If you can offer a better quality deal, keep pushing it. These big brands didn’t get big overnight. You have to put in the time and effort needed to get the same kind of exposure in the market.  

Try teaming up with other smaller businesses and help to push each other’s equipment or products. For example; if you manufacture shot blasters, try building a relationship with a quality dust extraction equipment manufacturer so as you’re out selling your shot blasters, you can suggest their vacuums to pair with your shot blasters, and vice versa. Networking is a great way to get your brand out there through word of mouth, and eventually you’ll notice your small business isn’t as small as it used to be.

 

3) Longer Decision Making Timeframes

Before working in, and speaking with sales people in this industry, I never would have thought that decision making timeframes could pose a challenge for sales people. Since equipment in the construction and surface prep industry tends to hold a higher price point, the people investing in the equipment want to make sure they are getting the best value for their money.

 

As we know, it’s not uncommon for you to be working through a sale with the same customer for a few weeks, or even months. It can be frustrating when you have targets to meet and you’re working your butt off trying to close a sale that seems to be taking forever. In these situations, it’s important to evaluate the situation and do one of two things,

1. Step back. Maybe this customer isn’t that interested in buying any time soon, and is leading you around in circles for whatever reason.
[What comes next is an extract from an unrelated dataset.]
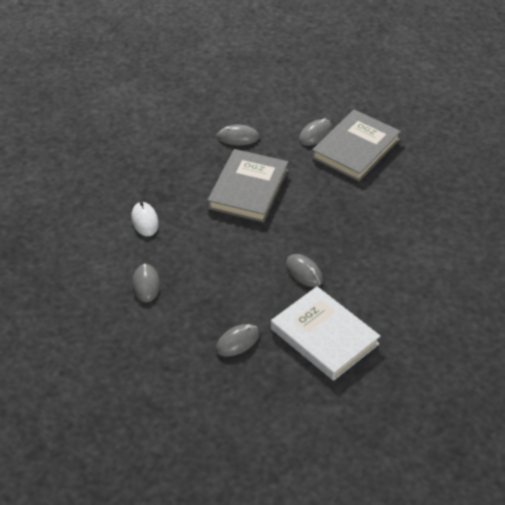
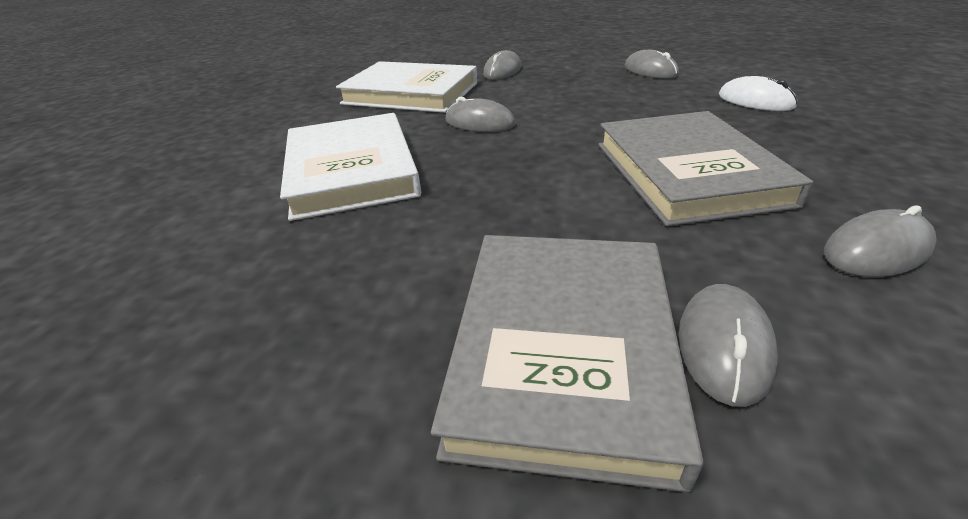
camera: 155 degrees right, 10 degrees down
none -> white book [280,113,421,221]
If that’s the case, take a step back to focus more of your efforts on other opportunities. Don’t forget about the first customer because they may still be interested in buying at some point down the road, but you also don’t want them getting in the way of other opportunities.

2. Be patient. Big purchases often take time. People want to do their research and make sure they are getting the best value, so being patient, answering their questions and offering help where you can will go a long way and your customers will appreciate it.
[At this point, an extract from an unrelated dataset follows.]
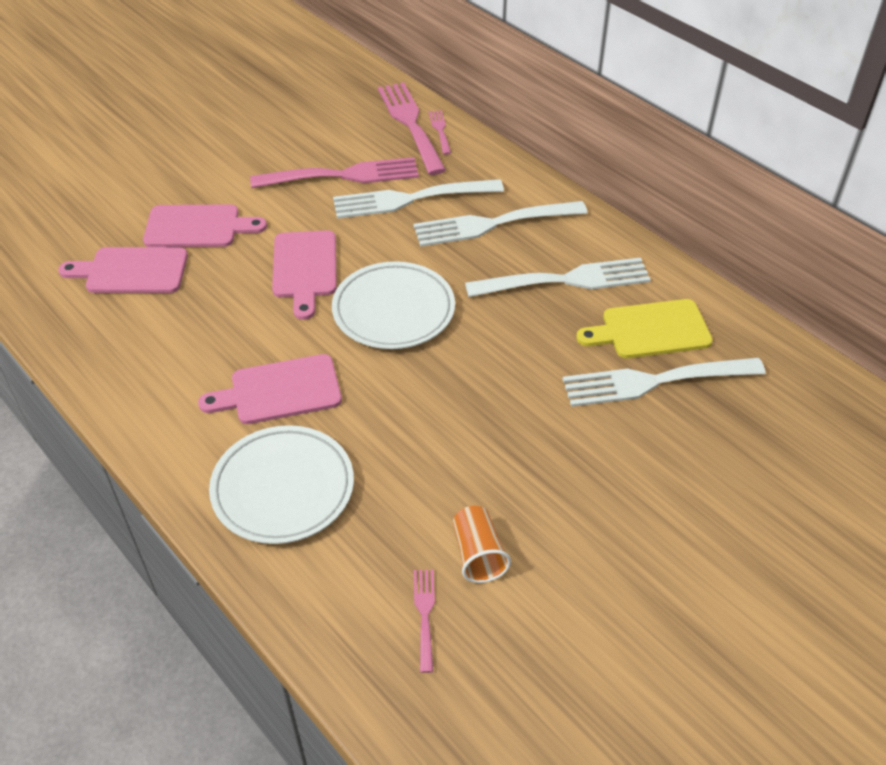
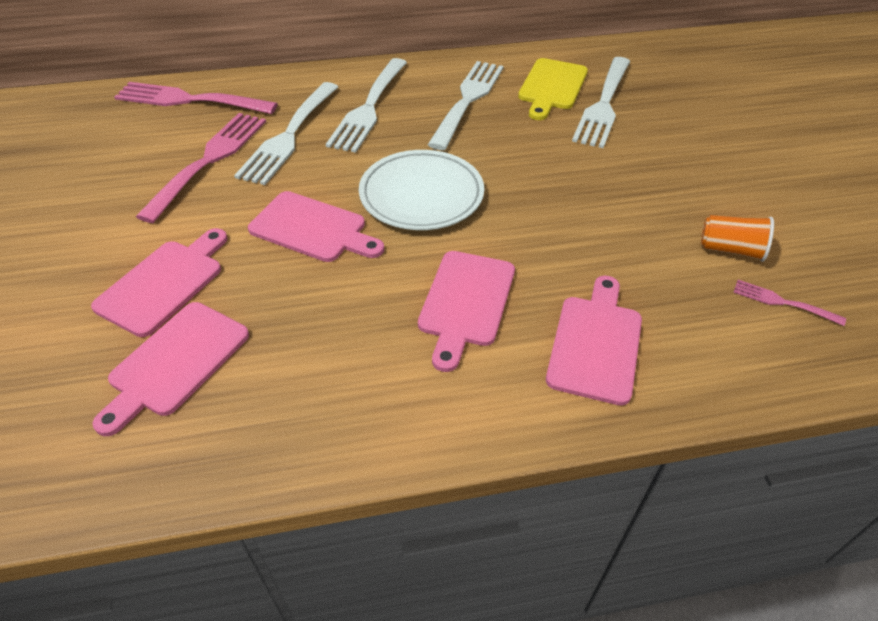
camera: 60 degrees left, 0 degrees up
white plate [209,425,354,544] -> pink cutting board [546,276,642,406]
pink fork [429,110,451,155] -> none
Also, sometimes getting finances in order can take time depending on the size of the company you’re dealing with, or how they have their purchasing process set up.
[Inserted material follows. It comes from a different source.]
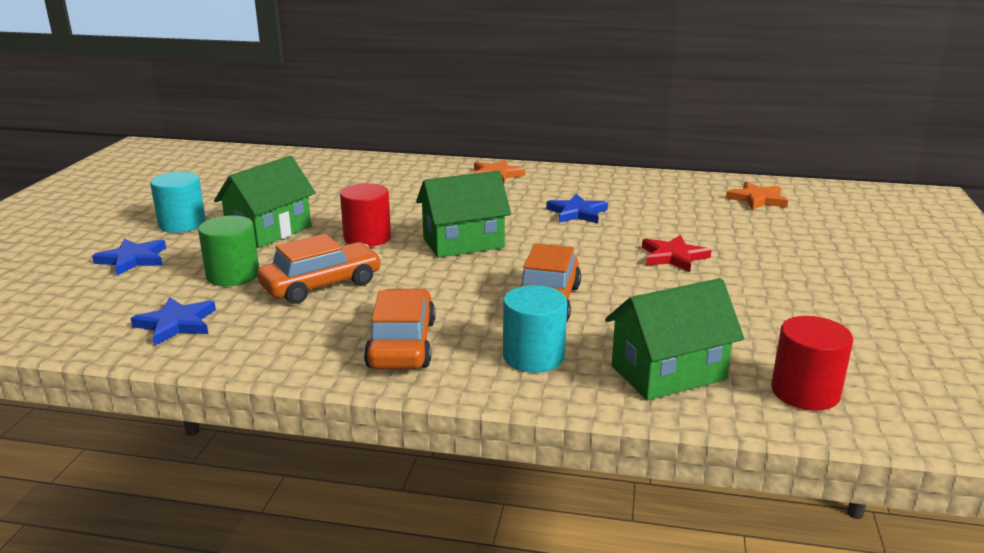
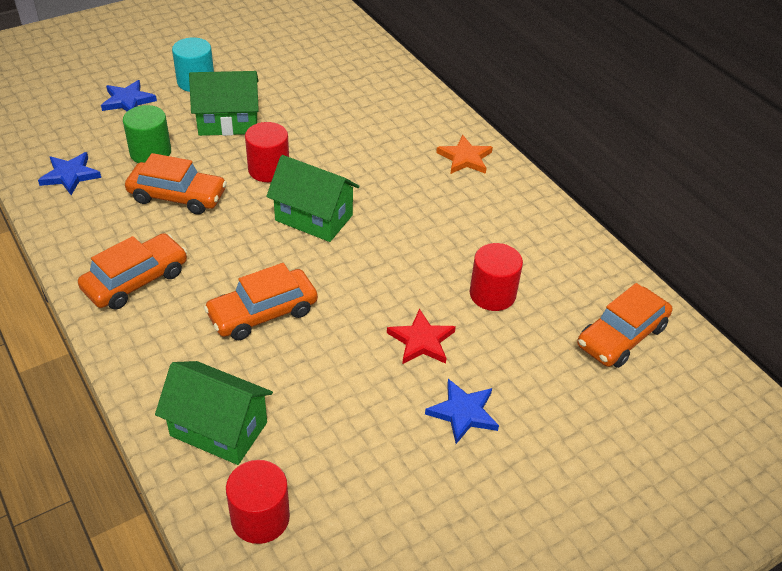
camera: 45 degrees right, 20 degrees up
turquoise cylinder [503,285,567,373] -> none
blue star [546,194,608,223] -> blue star moved to [425,379,499,444]
orange star [726,182,788,210] -> orange car [577,283,672,368]
none -> red cylinder [469,243,523,311]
You’re going to have some months where you’re working on multiple sales and you feel like you can’t seem to close any, and other months where you’re able to close sales quickly. That’s just the nature of sales. If you can meet your quarterly or annual sales targets, then don’t stress about the month to month as much. At the end of the day, if a sale takes 3 days or 3 months, it’s still money in your pocket.

 

4) Rejection

This is the most frustrating challenge for a lot of people. You absolutely must have thick skin to be a successful sales person. I’m sure you know you’ll hear “no” a lot more than you’ll hear “yes”. You’ll be yelled at and probably called an idiot (among other things) but you can’t let that get to you. Sales is not for the fainthearted, especially not in the construction and surface prep industries. Stay confident in the products you’re selling, and in yourself. You can’t take rejection personally because it isn’t about you. If you continue to be respectful and understanding, but still confident and stand firm, you’ll do well as a sales person.

 

A sales person will face many challenges, and although we’ve covered a few, we recognize that there are always more challenges to overcome. Have confidence in the products you’re selling and know the value they have to offer. Be patient, but also aware of your situation when trying to sell equipment, make sure to treat your customers with respect but you must also make sure you respect yourself as well, don’t let someone who isn’t really interested in making a purchase take your time and efforts away from other opportunities.